What would you do if you had 24 hours left to live?

 After I cried for a *little* bit, I would eat my favorite meal, drop by a florist's shop and smell flowers.


I would then go to see a minister and have him pray with me; i would reaffirm my conviction and belief that the Christ is my Risen Savior and give thanks to Him that I would soon be joining Him.


After I left there, I would go to a funeral home and make my own arrangements so that my family didn't have the pain of doing that.  I would take finances into consideration and, if money was tight, I'd arrange for cremation because it is so much less expensive.


From there, I would go buy something wonderfully special for my husband, parents, siblings, and my very best friends ~ nothing elaborate, but something *special* ... something that means ME ~ in my case, I love dragonflies and hummingbirds, so i'd probably buy each of them a crystal dragonfly or hummingbird, but the one I got for my husband would be different than all the rest of them ~ his would be even more special.


Once I got home, I'd call everyone and ask them to come over.  I would tell each family member and friend how much I love them and how much they had helped shaped my life and how grateful I am to have been a part of their life, even if we had had differences along the way and I would apologize for any part I played in those differences.


When that was done and their gifts given, I would hug and kiss each of them and then ask them to leave so that I could spend every last second with my husband.


I would do my best not to cry, but instead I would give every ounce in me to make those last hours together the best hours ever.  I would tell him to move on when he was ready and not to grieve too long because life was still out there waiting for him on Earth and I would be waiting for him in Heaven.  I would recount all the beautiful times we had had together and thank him for loving me and being the most important person in my life.  I would recall as many things as possible that we had laughed over so that we could laugh over them again.  I would touch his face and memorize it.

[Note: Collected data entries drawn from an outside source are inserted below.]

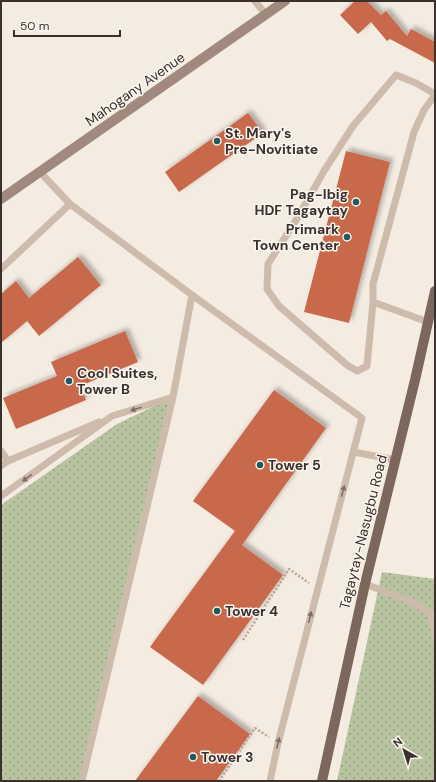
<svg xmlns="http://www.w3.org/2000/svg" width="436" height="782" viewBox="0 0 436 782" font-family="'DM Sans',sans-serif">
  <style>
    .grass { fill: url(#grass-dots) }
    .building { fill: #c8694b; filter: url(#shadow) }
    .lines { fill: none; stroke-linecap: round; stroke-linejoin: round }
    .path { stroke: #b9a596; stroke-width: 2.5; stroke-dasharray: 2 2; stroke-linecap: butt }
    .service { stroke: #cdbbac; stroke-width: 7 }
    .secondary { stroke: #a18a7d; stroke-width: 10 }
    .primary { stroke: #7d675c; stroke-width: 10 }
    .oneway { fill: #7d6f65 }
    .poi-dot { fill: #1f5a5e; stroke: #fbf5ee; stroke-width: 1.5 }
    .labels { text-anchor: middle; stroke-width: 3; stroke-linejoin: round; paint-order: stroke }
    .street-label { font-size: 14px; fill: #3b302b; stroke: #fbf5ee }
    .poi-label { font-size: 14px; font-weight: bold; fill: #3b302b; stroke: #fbf5ee; text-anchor: start }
  </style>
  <defs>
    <pattern id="grass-dots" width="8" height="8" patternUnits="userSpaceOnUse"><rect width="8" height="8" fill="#b8c4a0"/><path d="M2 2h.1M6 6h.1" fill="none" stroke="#97a083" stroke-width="1.8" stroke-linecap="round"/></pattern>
    <filter id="shadow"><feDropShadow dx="3.5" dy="-3.5" stdDeviation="2" flood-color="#0004"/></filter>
  </defs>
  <rect width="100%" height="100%" fill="#f4ebe1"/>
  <path class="grass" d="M173,397L82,781H1V505L117,424Z
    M382,572L435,579V781H337Z"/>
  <path class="building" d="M355,1H367L381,15L386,11L407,36L411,29L435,42V63L390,39L387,41L371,22L358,34L340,15Z
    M248,113L263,133L179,192L165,172Z
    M346,151L390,162L349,323L304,312Z
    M78,257L101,285L39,336L27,321L1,343V294L16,281L29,298Z
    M125,331L138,362L80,386L86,400L16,429L3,398L57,376L51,362Z
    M274,390L326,428L242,545L283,575L203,685L150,647L235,531L193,501Z
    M198,696L250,734L216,781H135Z"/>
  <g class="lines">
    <path class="path" d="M243,640L289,569L309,583
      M219,781L255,728L269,737"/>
    <path class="service" d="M255,1L266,15
      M435,94L416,83L396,75L353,126L324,171L298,217L268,264L267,289L279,306L347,365L357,371L367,366L373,302V284L414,132L424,110L435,95
      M40,172L70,204L192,295L362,418L278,743L270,781
      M1,269L70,204
      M373,302L428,322
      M1,451L8,461
      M354,452L395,460
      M1,466L8,461L99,422
      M1,496L112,416L173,397
      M365,584L410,601L431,614H435
      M431,614L435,638
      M82,781L173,397L192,295"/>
    <path class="secondary" d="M1,199L285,1"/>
    <path class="primary" d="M322,781L365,584L415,380L435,291"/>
  </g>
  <defs><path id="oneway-solid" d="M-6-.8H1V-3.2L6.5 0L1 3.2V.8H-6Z"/></defs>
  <g class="oneway">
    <use href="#oneway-solid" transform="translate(136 409) rotate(162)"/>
    <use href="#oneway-solid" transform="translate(27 478) rotate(144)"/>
    <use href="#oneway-solid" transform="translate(343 491) rotate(-75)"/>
    <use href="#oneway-solid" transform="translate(310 617) rotate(-76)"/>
    <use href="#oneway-solid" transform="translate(278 743) rotate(-77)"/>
  </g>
  <g class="poi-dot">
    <circle cx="217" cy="141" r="4"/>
    <circle cx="356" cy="202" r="4"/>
    <circle cx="347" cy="237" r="4"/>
    <circle cx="69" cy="381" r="4"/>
    <circle cx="260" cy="465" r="4"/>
    <circle cx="217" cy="611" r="4"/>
    <circle cx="193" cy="757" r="4"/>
  </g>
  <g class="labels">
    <g class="street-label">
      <text transform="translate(135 89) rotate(-35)" y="5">Mahogany Avenue</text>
      <text transform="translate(363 532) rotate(-76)" y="5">Tagaytay-Nasugbu Road</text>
    </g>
    <g class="poi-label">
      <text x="225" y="138">St. Mary's<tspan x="225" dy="16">Pre-Novitiate</tspan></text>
      <text x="348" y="199" text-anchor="end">Pag-Ibig<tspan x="348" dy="16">HDF Tagaytay</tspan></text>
      <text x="339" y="234" text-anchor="end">Primark<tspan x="339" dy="16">Town Center</tspan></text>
      <text x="77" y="378">Cool Suites,<tspan x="77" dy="16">Tower B</tspan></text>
      <text x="268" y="470">Tower 5</text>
      <text x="225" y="616">Tower 4</text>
      <text x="201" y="762">Tower 3</text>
    </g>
  </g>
  <rect width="436" height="782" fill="none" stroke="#3b302b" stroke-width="4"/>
  <g transform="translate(404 750) rotate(321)" stroke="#fbf5ee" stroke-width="3" paint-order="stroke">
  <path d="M0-3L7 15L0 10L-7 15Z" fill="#3b302b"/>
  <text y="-6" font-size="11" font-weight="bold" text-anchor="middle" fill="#3b302b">N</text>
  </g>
  <path d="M14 30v6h106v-6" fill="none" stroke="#3b302b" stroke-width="2"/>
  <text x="20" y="30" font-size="12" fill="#3b302b" stroke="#fbf5ee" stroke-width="3" paint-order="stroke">50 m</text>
</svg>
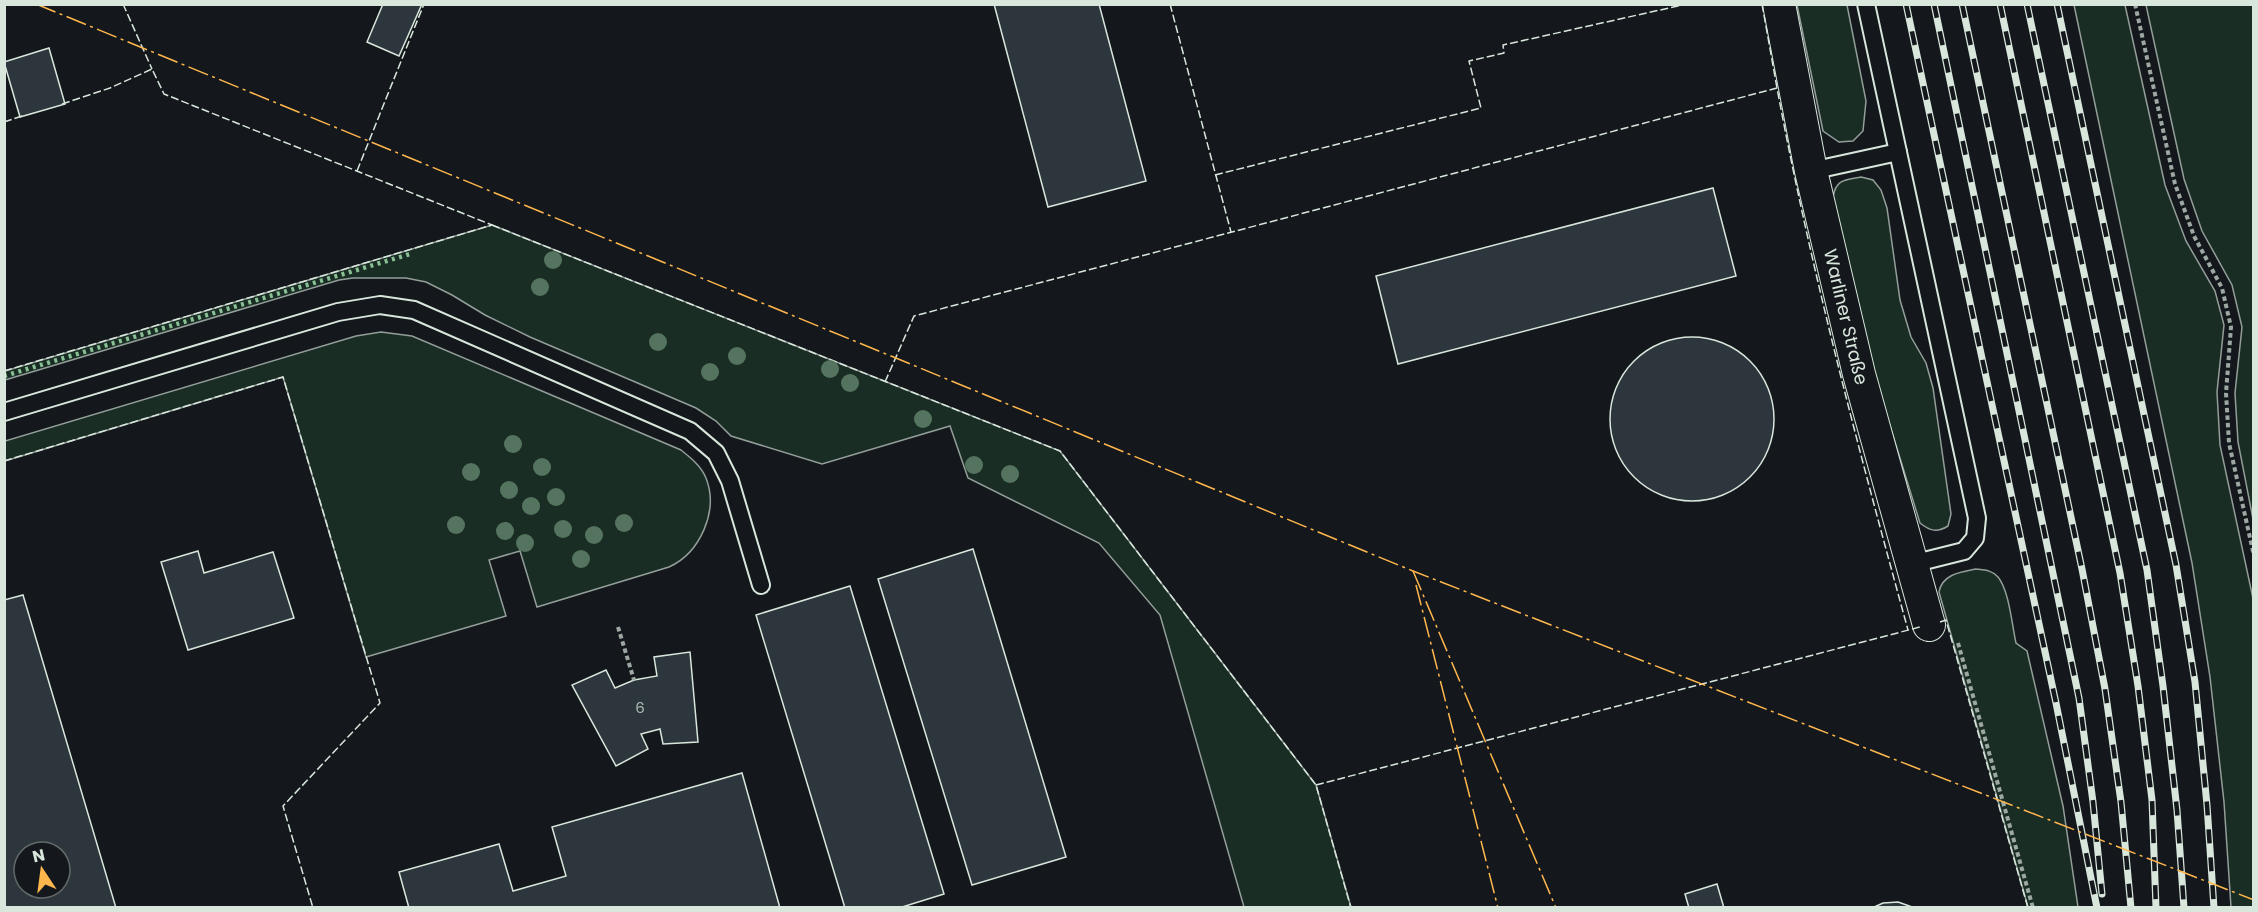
<svg xmlns="http://www.w3.org/2000/svg" width="2258" height="912" font-family="Poppins,sans-serif">
<style>
.green{fill:#1a2d24;stroke:#939e99;stroke-width:1.5}
.building{fill:#2c363c;stroke:#d8e6dc;stroke-width:1.5;fill-rule:evenodd}
.lines{fill:none;stroke-linecap:round;stroke-linejoin:round}
.service-casing{stroke:#d8e6dc;stroke-width:20}
.minor-casing{stroke:#d8e6dc;stroke-width:34}
.path{stroke:#9da8a2;stroke-width:4;stroke-dasharray:4.5 3;stroke-linecap:butt}
.service{stroke:#14181c;stroke-width:16}
.minor{stroke:#14181c;stroke-width:32}
.rail-casing{stroke:#d8e6dc;stroke-width:7}
.rail{stroke:#14181c;stroke-width:4.5;stroke-dasharray:14;stroke-linecap:butt}
.hedge{stroke:#8ac095;stroke-width:4.5;stroke-dasharray:3 4.5;stroke-linecap:butt}
.fence{stroke:#d8e6dc;stroke-width:1.5;stroke-dasharray:8 3;stroke-linecap:butt}
.power{stroke:#ffb74d;stroke-width:1.5;stroke-dasharray:21 4.5 3 4.5;stroke-linecap:butt}
.tree{fill:#55745f}
.labels{text-anchor:middle;stroke-width:4.5;stroke-linejoin:round;paint-order:stroke}
.number-label{font-size:15px;fill:#adbab4}
.street-label{font-size:18px;fill:#d8e6dc;stroke:#14181c}
</style>
<rect width="100%" height="100%" fill="#14181c"/>
<!-- green -->
<g class="green">
<path d="M1797,5H1847L1866,101L1863,131L1853,141L1839,142L1823,131Z"/>
<path d="M2074,5H2125L2165,185L2186,241L2215,291L2224,325L2217,392L2220,445L2254,603L2253,907H2231L2224,802L2210,677L2192,563Z"/>
<path d="M2146,5H2253V519L2238,442L2235,393L2242,327L2232,285L2202,231L2184,179Z"/>
<path d="M1861,177L1873,180L1881,190L1887,208L1900,300L1911,337L1926,363L1933,388L1951,514L1948,526C1937,533 1930,531 1920,523L1878,387L1833,197C1836,179 1845,180 1861,177Z"/>
<path d="M492,225L1060,451L1316,785L1351,907H1244L1160,615L1099,543L968,478L950,426L822,464L731,436L716,421L696,408L530,337L485,315L452,295L426,282L406,278H353L339,280L5,380V371Z"/>
<path d="M381,332L412,336L681,450C691,458 701,466 706,478C719,511 700,553 669,567L537,607L520,551L489,560L506,616L366,657L283,377L5,461V441L356,336Z"/>
<path d="M1976,569C1984,570 1992,570 1998,577C2009,590 2012,625 2016,643L2027,651L2063,806L2078,907H2028L1939,592C1942,574 1961,572 1976,569Z"/>
</g>
<!-- building -->
<g class="building">
<path d="M383,4H422L399,56L367,42Z"/>
<path d="M994,4H1099L1146,181L1048,207Z"/>
<path d="M49,48L65,104L20,117L4,62Z"/>
<path d="M1713,188L1736,276L1398,364L1376,276Z"/>
<circle cx="1692" cy="419" r="82"/>
<path d="M973,549L1066,857L972,885L878,579Z"/>
<path d="M198,551L204,573L273,552L294,618L188,650L161,562Z"/>
<path d="M850,586L944,894L899,908H845L756,615Z"/>
<path d="M23,595L116,908H4V600ZM24,852H60V888H24Z"/>
<path d="M690,652L698,742L663,744L660,729L641,734L648,749L616,766L572,685L606,670L615,688L634,680L657,676L654,657Z"/>
<path d="M742,773L780,908H409L399,872L499,844L513,891L566,876L552,827Z"/>
<path d="M1717,884L1724,908H1689L1685,894Z"/>
<path d="M1898,902L1915,908H1872L1883,903Z"/>
</g>
<g class="lines">
<defs>
<g id="service">
<path d="M1866,4L1977,518L1975,538L1964,551L1912,564"/>
<path d="M1811,171L1898,152"/>
<path d="M4,412L338,312L380,305L414,310L690,431L716,453L730,481L761,585"/>
</g>
<g id="minor">
<path id="s1" d="M1779,4L1811,171L1859,374L1929,625"/>
</g>
</defs>
<!-- service casing -->
<use href="#service" class="service-casing"/>
<!-- minor casing -->
<use href="#minor" class="minor-casing"/>
<!-- path -->
<g class="path">
<path d="M2135,4L2175,184L2194,236L2222,288L2231,327L2226,393L2229,443L2254,556"/>
<path d="M618,627L634,680"/>
<path d="M1958,643L2033,908"/>
</g>
<!-- service -->
<use href="#service" class="service"/>
<!-- minor -->
<use href="#minor" class="minor"/>
<defs>
<g id="rail">
<path d="M1906,4L2056,703L2097,908"/>
<path d="M1934,4L2079,698L2093,802L2102,894"/>
<path d="M1962,4L2082,569L2105,689L2121,802L2131,908"/>
<path d="M2000,4L2120,573L2138,686L2152,800L2156,908"/>
<path d="M2027,4L2147,570L2163,686L2177,810L2184,908"/>
<path d="M2057,4L2176,565L2195,682L2207,805L2214,908"/>
</g>
</defs>
<!-- rail casing -->
<use href="#rail" class="rail-casing"/>
<!-- rail -->
<use href="#rail" class="rail"/>
<!-- hedge -->
<path class="hedge" d="M4,376L410,254"/>
<!-- fence -->
<g class="fence">
<path d="M123,4L152,69"/>
<path d="M1170,4L1231,232"/>
<path d="M1762,4L1777,88"/>
<path d="M4,122L22,116"/>
<path d="M357,171L424,4"/>
<path d="M1215,175L1481,108L1469,61L1504,53L1503,45L1687,4"/>
<path d="M492,225L1060,451L1316,785L1351,908"/>
<path d="M4,371L492,225L164,94L152,69L110,88L62,104"/>
<path d="M885,382L914,316L1777,88C1811,271 1859,451 1908,630"/>
<path d="M4,461L283,377L380,703L283,806L313,908"/>
<path d="M1940,622L1946,620L2028,908"/>
<path d="M1316,785L1920,627"/>
</g>
<!-- power -->
<g class="power">
<path d="M36,4L1413,571L2254,900"/>
<path d="M1413,571L1556,908"/>
<path d="M1416,585L1498,908"/>
</g>
</g>
<!-- trees -->
<g class="tree">
<circle cx="553" cy="260" r="9"/>
<circle cx="540" cy="287" r="9"/>
<circle cx="658" cy="342" r="9"/>
<circle cx="737" cy="356" r="9"/>
<circle cx="830" cy="369" r="9"/>
<circle cx="710" cy="372" r="9"/>
<circle cx="850" cy="383" r="9"/>
<circle cx="923" cy="419" r="9"/>
<circle cx="513" cy="444" r="9"/>
<circle cx="974" cy="465" r="9"/>
<circle cx="542" cy="467" r="9"/>
<circle cx="471" cy="472" r="9"/>
<circle cx="1010" cy="474" r="9"/>
<circle cx="509" cy="490" r="9"/>
<circle cx="556" cy="497" r="9"/>
<circle cx="531" cy="506" r="9"/>
<circle cx="624" cy="523" r="9"/>
<circle cx="456" cy="525" r="9"/>
<circle cx="563" cy="529" r="9"/>
<circle cx="505" cy="531" r="9"/>
<circle cx="594" cy="535" r="9"/>
<circle cx="525" cy="543" r="9"/>
<circle cx="581" cy="559" r="9"/>
</g>
<g class="labels">
<!-- number labels -->
<g class="number-label">
<text x="640" y="713">6</text>
</g>
<!-- street labels -->
<g class="street-label">
<text dy="6" stroke="none"><textPath href="#s1" startOffset="320">Warliner Straße</textPath></text>
</g>
</g>
<!-- border -->
<rect width="2258" height="912" fill="none" stroke="#d8e6dc" stroke-width="12"/>
<!-- north arrow -->
<g transform="translate(42 870) rotate(347)"><circle r="28" fill="#14181c" stroke="#626a69" stroke-width="1.5"/>
<path d="M0-4.5L10 22L0 15L-10 22Z" fill="#ffb74d"/>
<text y="-9" font-size="16" font-weight="bold" text-anchor="middle" fill="#d8e6dc">N</text>
</g>
</svg>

Near the very end of my time, I would then tell him that I had made arrangements with a funeral home and all he needed to do was call the number and they'd take care of everything and ask him to go to my parents' and help them cope.


And when I knew the time was upon me, I would kiss my husband goodbye, tell him one last time that I love him and then I'd look upward with my eyes and with my soul and wait for the Light and look forward to being in Heaven, seeing Jesus, and joining those who have gone before me.